**What is needed**
For the data below, give again exactly the lines from the one containing "image showing moderate" through the one containing "liver cholangiocarcinoma reveals", both ends included, and no others.

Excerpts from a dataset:
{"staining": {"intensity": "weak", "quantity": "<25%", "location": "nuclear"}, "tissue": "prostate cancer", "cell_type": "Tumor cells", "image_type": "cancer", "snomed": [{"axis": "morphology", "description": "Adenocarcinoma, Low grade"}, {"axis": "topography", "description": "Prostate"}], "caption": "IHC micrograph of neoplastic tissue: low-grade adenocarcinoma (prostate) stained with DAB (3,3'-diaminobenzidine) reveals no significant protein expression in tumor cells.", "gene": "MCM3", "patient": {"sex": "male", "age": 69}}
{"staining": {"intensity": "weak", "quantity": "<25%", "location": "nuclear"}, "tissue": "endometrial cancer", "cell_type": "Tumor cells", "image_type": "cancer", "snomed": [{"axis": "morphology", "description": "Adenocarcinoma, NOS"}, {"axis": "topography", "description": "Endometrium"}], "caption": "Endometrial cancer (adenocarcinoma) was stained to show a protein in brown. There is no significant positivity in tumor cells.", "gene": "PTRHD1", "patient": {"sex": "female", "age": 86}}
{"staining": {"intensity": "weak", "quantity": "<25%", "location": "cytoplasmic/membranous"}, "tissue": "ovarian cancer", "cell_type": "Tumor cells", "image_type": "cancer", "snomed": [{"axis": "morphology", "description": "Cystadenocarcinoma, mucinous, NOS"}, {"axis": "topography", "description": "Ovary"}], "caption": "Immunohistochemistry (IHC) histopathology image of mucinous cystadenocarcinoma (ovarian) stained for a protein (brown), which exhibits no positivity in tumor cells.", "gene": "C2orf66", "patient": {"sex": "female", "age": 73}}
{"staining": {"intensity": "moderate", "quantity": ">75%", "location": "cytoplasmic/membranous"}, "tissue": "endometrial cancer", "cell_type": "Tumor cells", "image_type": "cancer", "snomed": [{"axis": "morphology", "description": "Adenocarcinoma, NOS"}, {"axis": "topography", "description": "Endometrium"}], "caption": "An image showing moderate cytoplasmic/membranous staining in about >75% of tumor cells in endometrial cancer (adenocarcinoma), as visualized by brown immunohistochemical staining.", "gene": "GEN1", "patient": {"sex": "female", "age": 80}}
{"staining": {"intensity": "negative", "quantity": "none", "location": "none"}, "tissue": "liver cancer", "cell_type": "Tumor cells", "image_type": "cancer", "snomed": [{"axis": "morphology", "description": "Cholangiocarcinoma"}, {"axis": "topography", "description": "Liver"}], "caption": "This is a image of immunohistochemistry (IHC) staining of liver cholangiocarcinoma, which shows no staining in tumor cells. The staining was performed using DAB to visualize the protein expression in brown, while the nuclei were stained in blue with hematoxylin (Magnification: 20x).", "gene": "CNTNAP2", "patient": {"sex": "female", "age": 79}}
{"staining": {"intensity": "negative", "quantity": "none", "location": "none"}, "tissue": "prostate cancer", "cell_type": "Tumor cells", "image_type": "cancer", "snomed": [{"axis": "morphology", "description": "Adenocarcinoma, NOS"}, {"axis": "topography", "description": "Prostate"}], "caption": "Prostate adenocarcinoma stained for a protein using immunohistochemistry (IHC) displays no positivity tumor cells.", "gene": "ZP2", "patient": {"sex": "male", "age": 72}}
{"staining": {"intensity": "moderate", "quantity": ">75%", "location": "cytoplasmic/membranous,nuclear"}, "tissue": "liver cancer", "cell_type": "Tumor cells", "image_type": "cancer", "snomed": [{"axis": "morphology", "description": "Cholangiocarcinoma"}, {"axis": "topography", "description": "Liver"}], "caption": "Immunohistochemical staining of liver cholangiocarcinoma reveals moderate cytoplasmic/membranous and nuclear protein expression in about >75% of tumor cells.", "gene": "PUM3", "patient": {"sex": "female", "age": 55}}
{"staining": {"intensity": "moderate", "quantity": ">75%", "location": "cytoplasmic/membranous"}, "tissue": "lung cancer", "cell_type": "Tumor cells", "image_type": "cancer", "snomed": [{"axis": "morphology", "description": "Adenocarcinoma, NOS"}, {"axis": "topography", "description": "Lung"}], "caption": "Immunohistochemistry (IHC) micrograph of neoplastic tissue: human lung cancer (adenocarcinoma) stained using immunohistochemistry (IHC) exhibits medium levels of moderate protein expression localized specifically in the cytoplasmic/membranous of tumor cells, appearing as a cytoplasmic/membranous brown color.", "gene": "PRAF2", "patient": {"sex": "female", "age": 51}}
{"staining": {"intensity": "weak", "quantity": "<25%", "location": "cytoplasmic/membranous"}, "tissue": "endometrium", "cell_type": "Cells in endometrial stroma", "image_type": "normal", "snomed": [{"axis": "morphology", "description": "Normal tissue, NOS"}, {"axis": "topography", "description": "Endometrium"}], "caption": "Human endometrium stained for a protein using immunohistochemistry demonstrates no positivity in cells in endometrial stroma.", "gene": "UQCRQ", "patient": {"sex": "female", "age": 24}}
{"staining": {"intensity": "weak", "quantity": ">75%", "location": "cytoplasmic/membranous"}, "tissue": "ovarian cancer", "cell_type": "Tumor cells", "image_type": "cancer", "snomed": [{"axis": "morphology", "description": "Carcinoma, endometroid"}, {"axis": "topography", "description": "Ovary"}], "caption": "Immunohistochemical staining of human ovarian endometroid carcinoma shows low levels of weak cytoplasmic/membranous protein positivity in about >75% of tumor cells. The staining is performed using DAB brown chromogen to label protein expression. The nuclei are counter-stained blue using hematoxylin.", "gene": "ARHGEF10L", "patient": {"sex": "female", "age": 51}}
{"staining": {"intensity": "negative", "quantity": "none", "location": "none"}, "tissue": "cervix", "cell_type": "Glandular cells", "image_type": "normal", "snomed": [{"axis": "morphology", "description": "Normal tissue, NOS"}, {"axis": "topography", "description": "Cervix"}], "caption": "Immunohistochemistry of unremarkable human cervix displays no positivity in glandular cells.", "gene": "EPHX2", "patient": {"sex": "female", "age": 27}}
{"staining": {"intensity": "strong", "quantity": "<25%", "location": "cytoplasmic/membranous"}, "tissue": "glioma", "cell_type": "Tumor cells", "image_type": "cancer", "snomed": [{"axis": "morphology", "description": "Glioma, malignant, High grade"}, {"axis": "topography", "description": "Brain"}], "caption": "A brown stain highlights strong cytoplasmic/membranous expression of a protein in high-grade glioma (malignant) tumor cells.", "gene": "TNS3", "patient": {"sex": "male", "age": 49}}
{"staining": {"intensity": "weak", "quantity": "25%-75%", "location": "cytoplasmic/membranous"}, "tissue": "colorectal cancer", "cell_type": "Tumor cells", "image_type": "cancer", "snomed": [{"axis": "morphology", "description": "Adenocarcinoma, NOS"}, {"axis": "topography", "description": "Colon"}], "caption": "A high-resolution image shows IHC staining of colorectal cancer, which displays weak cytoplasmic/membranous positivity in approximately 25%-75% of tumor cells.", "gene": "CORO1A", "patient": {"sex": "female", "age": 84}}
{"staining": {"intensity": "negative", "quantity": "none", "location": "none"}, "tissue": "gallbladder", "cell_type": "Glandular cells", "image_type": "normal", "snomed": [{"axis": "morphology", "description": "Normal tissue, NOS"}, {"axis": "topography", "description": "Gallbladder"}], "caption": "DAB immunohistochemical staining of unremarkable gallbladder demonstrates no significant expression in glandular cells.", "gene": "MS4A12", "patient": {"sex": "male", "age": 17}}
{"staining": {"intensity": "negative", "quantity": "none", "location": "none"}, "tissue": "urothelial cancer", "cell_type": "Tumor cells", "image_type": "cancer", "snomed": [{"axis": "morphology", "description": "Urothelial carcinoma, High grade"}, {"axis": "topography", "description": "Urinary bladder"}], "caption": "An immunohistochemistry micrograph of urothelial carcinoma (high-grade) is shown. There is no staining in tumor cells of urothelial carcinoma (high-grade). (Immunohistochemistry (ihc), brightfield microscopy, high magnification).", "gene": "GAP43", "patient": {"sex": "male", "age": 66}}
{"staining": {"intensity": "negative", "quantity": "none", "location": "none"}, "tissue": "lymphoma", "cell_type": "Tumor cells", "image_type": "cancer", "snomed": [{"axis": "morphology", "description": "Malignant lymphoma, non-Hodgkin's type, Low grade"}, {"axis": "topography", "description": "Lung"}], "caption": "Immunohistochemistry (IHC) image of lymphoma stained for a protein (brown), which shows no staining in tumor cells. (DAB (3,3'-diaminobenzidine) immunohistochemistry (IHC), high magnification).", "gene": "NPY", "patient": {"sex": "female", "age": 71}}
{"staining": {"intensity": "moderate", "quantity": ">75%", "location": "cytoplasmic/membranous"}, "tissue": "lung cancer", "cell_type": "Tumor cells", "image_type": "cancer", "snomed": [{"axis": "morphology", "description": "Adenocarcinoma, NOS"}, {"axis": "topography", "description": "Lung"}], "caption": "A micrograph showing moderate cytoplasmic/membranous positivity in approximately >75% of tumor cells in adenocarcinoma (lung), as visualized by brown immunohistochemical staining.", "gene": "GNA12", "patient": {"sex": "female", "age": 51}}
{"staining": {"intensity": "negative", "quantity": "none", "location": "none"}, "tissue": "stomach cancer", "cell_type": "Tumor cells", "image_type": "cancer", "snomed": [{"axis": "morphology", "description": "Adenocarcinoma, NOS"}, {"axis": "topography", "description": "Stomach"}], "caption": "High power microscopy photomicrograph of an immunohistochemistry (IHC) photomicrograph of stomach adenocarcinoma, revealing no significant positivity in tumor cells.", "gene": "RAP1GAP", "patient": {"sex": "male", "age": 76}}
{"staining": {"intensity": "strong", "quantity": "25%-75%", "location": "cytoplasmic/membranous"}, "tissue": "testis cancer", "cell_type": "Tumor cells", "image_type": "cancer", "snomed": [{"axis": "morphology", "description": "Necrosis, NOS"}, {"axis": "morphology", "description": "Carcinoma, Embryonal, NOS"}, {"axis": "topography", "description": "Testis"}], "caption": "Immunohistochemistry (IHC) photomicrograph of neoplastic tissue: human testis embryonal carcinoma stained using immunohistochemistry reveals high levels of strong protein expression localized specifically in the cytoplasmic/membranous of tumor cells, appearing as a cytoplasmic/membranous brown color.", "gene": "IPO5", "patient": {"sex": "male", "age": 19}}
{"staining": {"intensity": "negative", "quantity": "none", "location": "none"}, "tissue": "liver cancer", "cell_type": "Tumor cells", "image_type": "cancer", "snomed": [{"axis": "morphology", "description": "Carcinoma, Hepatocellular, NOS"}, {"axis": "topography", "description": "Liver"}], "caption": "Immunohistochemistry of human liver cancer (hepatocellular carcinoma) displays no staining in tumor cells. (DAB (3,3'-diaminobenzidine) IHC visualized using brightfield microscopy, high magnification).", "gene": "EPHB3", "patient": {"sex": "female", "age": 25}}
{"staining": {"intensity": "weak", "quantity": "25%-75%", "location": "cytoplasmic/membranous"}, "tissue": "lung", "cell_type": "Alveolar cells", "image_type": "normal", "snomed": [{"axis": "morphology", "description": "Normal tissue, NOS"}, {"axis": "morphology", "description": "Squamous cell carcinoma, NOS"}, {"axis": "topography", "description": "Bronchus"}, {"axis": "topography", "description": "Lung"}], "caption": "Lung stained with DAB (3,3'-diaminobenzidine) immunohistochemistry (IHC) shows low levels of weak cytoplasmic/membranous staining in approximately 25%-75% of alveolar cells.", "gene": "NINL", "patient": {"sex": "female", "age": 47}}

**Response below**
{"staining": {"intensity": "moderate", "quantity": ">75%", "location": "cytoplasmic/membranous"}, "tissue": "endometrial cancer", "cell_type": "Tumor cells", "image_type": "cancer", "snomed": [{"axis": "morphology", "description": "Adenocarcinoma, NOS"}, {"axis": "topography", "description": "Endometrium"}], "caption": "An image showing moderate cytoplasmic/membranous staining in about >75% of tumor cells in endometrial cancer (adenocarcinoma), as visualized by brown immunohistochemical staining.", "gene": "GEN1", "patient": {"sex": "female", "age": 80}}
{"staining": {"intensity": "negative", "quantity": "none", "location": "none"}, "tissue": "liver cancer", "cell_type": "Tumor cells", "image_type": "cancer", "snomed": [{"axis": "morphology", "description": "Cholangiocarcinoma"}, {"axis": "topography", "description": "Liver"}], "caption": "This is a image of immunohistochemistry (IHC) staining of liver cholangiocarcinoma, which shows no staining in tumor cells. The staining was performed using DAB to visualize the protein expression in brown, while the nuclei were stained in blue with hematoxylin (Magnification: 20x).", "gene": "CNTNAP2", "patient": {"sex": "female", "age": 79}}
{"staining": {"intensity": "negative", "quantity": "none", "location": "none"}, "tissue": "prostate cancer", "cell_type": "Tumor cells", "image_type": "cancer", "snomed": [{"axis": "morphology", "description": "Adenocarcinoma, NOS"}, {"axis": "topography", "description": "Prostate"}], "caption": "Prostate adenocarcinoma stained for a protein using immunohistochemistry (IHC) displays no positivity tumor cells.", "gene": "ZP2", "patient": {"sex": "male", "age": 72}}
{"staining": {"intensity": "moderate", "quantity": ">75%", "location": "cytoplasmic/membranous,nuclear"}, "tissue": "liver cancer", "cell_type": "Tumor cells", "image_type": "cancer", "snomed": [{"axis": "morphology", "description": "Cholangiocarcinoma"}, {"axis": "topography", "description": "Liver"}], "caption": "Immunohistochemical staining of liver cholangiocarcinoma reveals moderate cytoplasmic/membranous and nuclear protein expression in about >75% of tumor cells.", "gene": "PUM3", "patient": {"sex": "female", "age": 55}}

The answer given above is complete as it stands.